Missing 283 Transliterations
../akk/datamount/missing_283_transliterations/ is a historical source-collection directory from the original working repository. It is not part of the clean reproduction repo by default, but it explains where several Round 2/4 data sources used by extraction-and-preparation-pipeline came from.
The collection investigated 283 OARE tablets that had expert translations but no transliterations in the available published_texts.csv data. The README states that none overlapped train.csv, all had complete English translations, and transliterations had been found for 53 of 283 at the time the notes were written.
Role in Reproduction
The current reproduction repo’s prepare_sentence_data_23.py defines R4_BASE = DATA_DIR / "missing_283_transliterations" and references Round 2 and Round 4 extracted JSONL files under that path. This means reproduction runs need the corresponding data staged under DATA_DIR/missing_283_transliterations/, or they need to use the pre-extracted Kaggle training data path documented in README.md.

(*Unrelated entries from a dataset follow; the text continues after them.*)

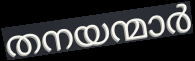
തനയന്മാർ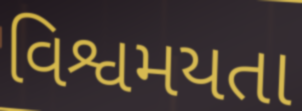
વિશ્વમયતાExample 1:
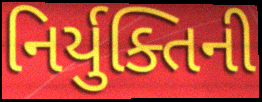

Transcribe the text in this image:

નિર્યુક્તિની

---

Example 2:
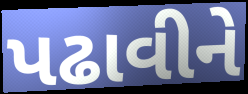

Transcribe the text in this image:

પઢાવીને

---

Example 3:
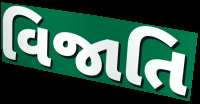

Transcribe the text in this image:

વિજાતિ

This is a data provenance note for codebase-overview and a practical input requirement for reproducibility-caveats.
Contents
Observed directory-level structure:
round_1/: initial manual collection, including the 283-tablet reference JSON and early source PDFs/HTML.round_2/: Michel and DergiPark sources, with English/Turkish/table/no-transliteration subfolders and extraction outputs.round_3_hecker_hpm/: Hecker/HPM bulk PDF collection and extraction outputs.round_4/: broad Turkish, English, German, Gelb/OIP27, Hecker web, and related sources.round_5_cdli/: CDLI Old Assyrian corpus clone and cross-reference output.round_6/,round_7/,round_8/: later source rounds.extra_1003/: DergiPark and Michel source batches.
Observed inventory on 2026-04-26: 558 files, including 231 PDFs and 170 JSONL files. See brain/raw/transcripts/missing-283-inventory-2026-04-26.md for the raw inventory note.

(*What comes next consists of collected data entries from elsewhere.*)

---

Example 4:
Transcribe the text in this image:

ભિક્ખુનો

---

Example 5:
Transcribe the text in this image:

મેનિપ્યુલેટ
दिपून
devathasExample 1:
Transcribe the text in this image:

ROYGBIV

Training-Data Usage Claimed by Source README
The source README states that selected DergiPark, Michel, Round 2, Round 4, and Hecker HPM translated data were included in the best training data variant, while Round 3 Hecker transliteration-only, Gelb OIP27, HPM HTML scrape, and CDLI were not included.
Treat those claims as historical notes unless re-verified against the current DATA_DIR and prepare_sentence_data_23.py.